Ketiadaan referensi apa pun terhadap Yesus, Injil, atau doktrin inti Kekristenan sangatlah mencolok. Agenda pertemuan sepenuhnya berputar di sekitar studi politik, integrasi budaya, dan pembangunan kosakata teologis yang mendukung tujuan Partai.
“Tanya Jawab” dan “Buku Bacaan” yang akan datang dirancang sebagai alat untuk tujuan ini. Keduanya akan berfungsi sebagai katekismus Sinisasi , mengajarkan umat beriman bagaimana menafsirkan iman mereka melalui lensa identitas nasional, kesesuaian budaya, dan loyalitas politik.
Perkembangan ini mencerminkan apa yang terjadi di Gereja Katolik yang dikendalikan negara, yang telah dimobilisasi untuk mempromosikan doktrin Partai sambil mengabaikan ensiklik kepausan "Magnifica Humanitas" dan dokumen-dokumen resmi Katolik lainnya.
Pihak Protestan kini menghasilkan materi doktrinalnya sendiri yang mencerminkan prioritas yang sama.
Sinisasi Kekristenan telah menjadi sebuah proses di mana teologi ditulis ulang untuk melayani kebutuhan ideologis negara, dan Gereja Tiga-Sendiri telah menerima peran yang diberikan kepadanya.
Pertemuan di Shanxi menunjukkan seberapa jauh proses ini telah berkembang.
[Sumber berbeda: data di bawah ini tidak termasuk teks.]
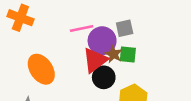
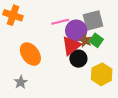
gray square: (125, 28) -> (93, 20), size x1.5
green square: (128, 54) -> (96, 40), turned 32

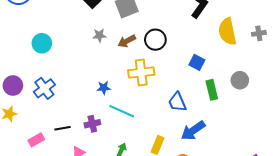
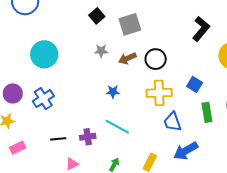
cyan circle: (42, 43) -> (44, 54), size x1.4
yellow cross: (141, 73) -> (159, 93), moved
blue star: (104, 88) -> (113, 92), moved
pink rectangle: (36, 140) -> (18, 148), moved

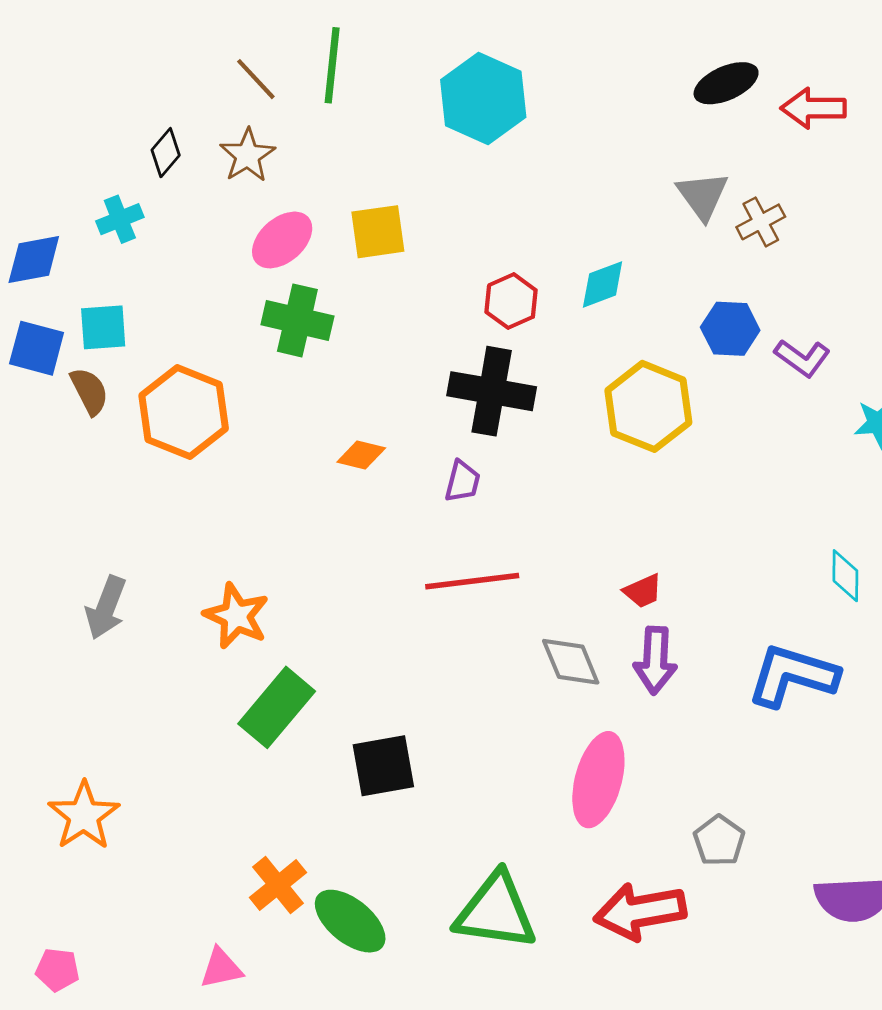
Kepemimpinan Protestan resmi sedang menyiapkan teks-teks yang akan membentuk pendidikan agama jutaan umat beriman. Teks-teks ini akan membimbing mereka menuju harapan politik PKT, yang disajikan sebagai kerangka kerja yang tepat untuk memahami iman Kristen di Tiongkok.